How to get the interval of convergence for the given function,
$$f(x) = \frac{1}{2+x-x^2}$$
I have computed the Maclaurin series and the generalized power series as follows however I am unable to proceed with the valid interval of convergence. Kindly help. $$\frac{1}{2+x-x^2} = \sum_{n=0}^{\alpha }\frac{1}{6}x^n(2(-1)^n+2^{-n}) \\ \frac{1}{2+x-x^2}=\frac{1}{2}-\frac{1}{4}x+\frac{3}{4}\frac{x^{2}}{2!}+ \ldots$$
On
We can also calculate the partial fraction decomposition \begin{align*} \frac{1}{2+x-x^2}=\frac{1}{3(x+1)}-\frac{1}{3(x-2)}\tag{1} \end{align*} and obtain this way geometric series. We see the radius of convergence of the geometric series at $x=0$ is $1$ resp. $2$. So, the radius of convergence of the left-hand side of (1) is the minimum distance from $x=0$ to the nearest singularity at $x=-1$ and the interval of convergence is $(-1,1)$.

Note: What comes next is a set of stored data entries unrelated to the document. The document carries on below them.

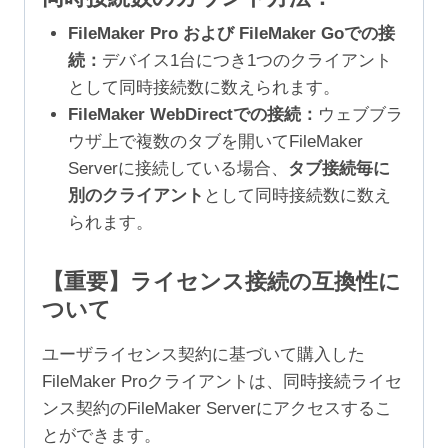
FileMaker Pro および FileMaker Goでの接
続：
デバイス1台につき1つのクライアント
として同時接続数に数えられます。
FileMaker WebDirectでの接続：
ウェブブラ
ウザ上で複数のタブを開いてFileMaker
Serverに接続している場合、
タブ接続毎に
別のクライアント
として同時接続数に数え
られます。
【重要】ライセンス接続の互換性に
ついて
ユーザライセンス契約に基づいて購入した
FileMaker Proクライアントは、同時接続ライセ
ンス契約のFileMaker Serverにアクセスするこ
とができます。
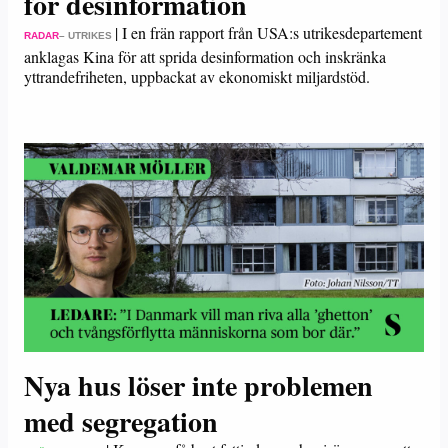
för desinformation
|
I en frän rapport från USA:s utrikesdepartement
RADAR
– UTRIKES
anklagas Kina för att sprida desinformation och inskränka
yttrandefriheten, uppbackat av ekonomiskt miljardstöd.
Nya hus löser inte problemen
med segregation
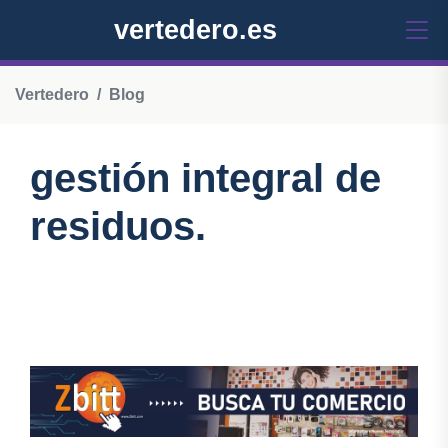
vertedero.es
Vertedero
Blog
gestión integral de
residuos.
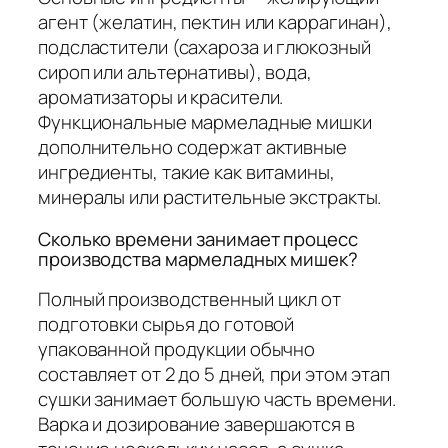
агент (желатин, пектин или каррагинан),
подсластители (сахароза и глюкозный
сироп или альтернативы), вода,
ароматизаторы и красители.
Функциональные мармеладные мишки
дополнительно содержат активные
ингредиенты, такие как витамины,
минералы или растительные экстракты.
Сколько времени занимает процесс
производства мармеладных мишек?
Полный производственный цикл от
подготовки сырья до готовой
упакованной продукции обычно
составляет от 2 до 5 дней, при этом этап
сушки занимает большую часть времени.
Варка и дозирование завершаются в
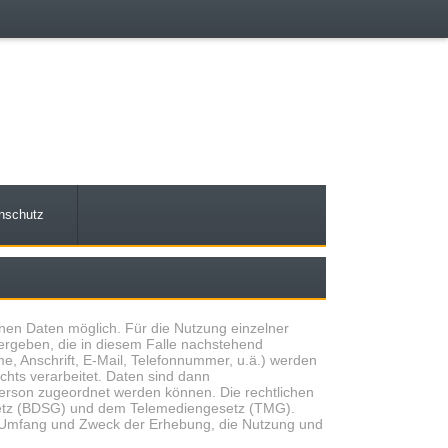
nschutz
en Daten möglich. Für die Nutzung einzelner
ergeben, die in diesem Falle nachstehend
, Anschrift, E-Mail, Telefonnummer, u.ä.) werden
ts verarbeitet. Daten sind dann
erson zugeordnet werden können. Die rechtlichen
etz (BDSG) und dem Telemediengesetz (TMG).
n Umfang und Zweck der Erhebung, die Nutzung und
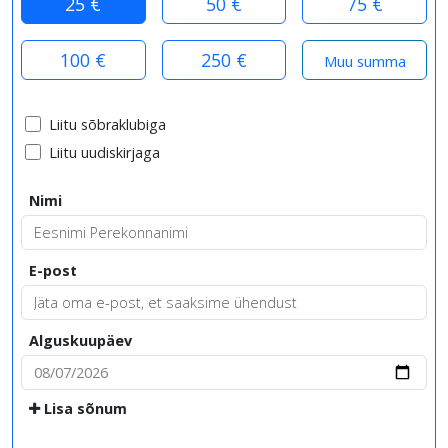
25 €
50 €
75 €
100 €
250 €
Liitu sõbraklubiga
Liitu uudiskirjaga
Nimi
E-post
Alguskuupäev
Lisa sõnum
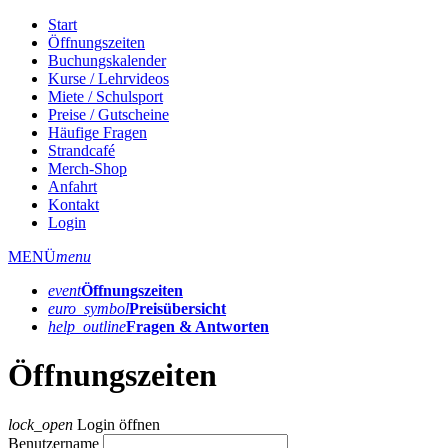
Start
Öffnungszeiten
Buchungskalender
Kurse / Lehrvideos
Miete / Schulsport
Preise / Gutscheine
Häufige Fragen
Strandcafé
Merch-Shop
Anfahrt
Kontakt
Login
MENÜ
menu
event
Öffnungs­zeiten
euro_symbol
Preis­übersicht
help_outline
Fragen & Antworten
Öffnungszeiten
lock_open
Login öffnen
Benutzername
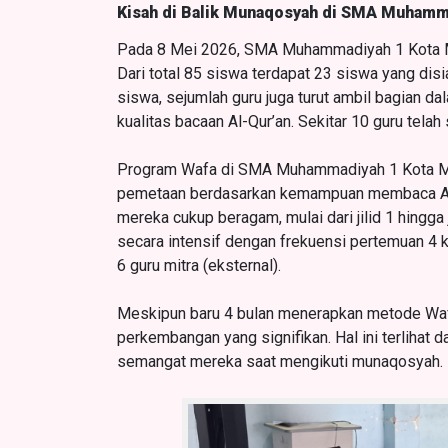
Kisah di Balik Munaqosyah di SMA Muhamm
Pada 8 Mei 2026, SMA Muhammadiyah 1 Kota 
Dari total 85 siswa terdapat 23 siswa yang di
siswa, sejumlah guru juga turut ambil bagian d
kualitas bacaan Al-Qur’an. Sekitar 10 guru tel
Program Wafa di SMA Muhammadiyah 1 Kota Mala
pemetaan berdasarkan kemampuan membaca Al-
mereka cukup beragam, mulai dari jilid 1 hingga j
secara intensif dengan frekuensi pertemuan 4 k
6 guru mitra (eksternal).
Meskipun baru 4 bulan menerapkan metode Wa
perkembangan yang signifikan. Hal ini terlihat da
semangat mereka saat mengikuti munaqosyah.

There are several different ways to find the radius of convergence $r$. Let $f(x) = \sum c_n(x-a)^n$.
$$r = \lim_{n \to \infty} \left| \frac{c_n}{c_{n+1}} \right| = \lim_{n \to \infty} \frac{1}{\sqrt[n]{|c_n|}}$$
For you, $c_n = (2(-1)^n + 2^{-n})/6$. I would suggest using the first test as a result. As $n$ grows without bound, the $2^{-n(+1)}$ terms will go to zero, and the absolute value will get rid of the $(-1)^{n(+1)}$ terms, letting you reach a conclusion easily.
As for the interval itself, for the general $f$ described above, it is $(a-r,a+r)$. For you, $a=0$.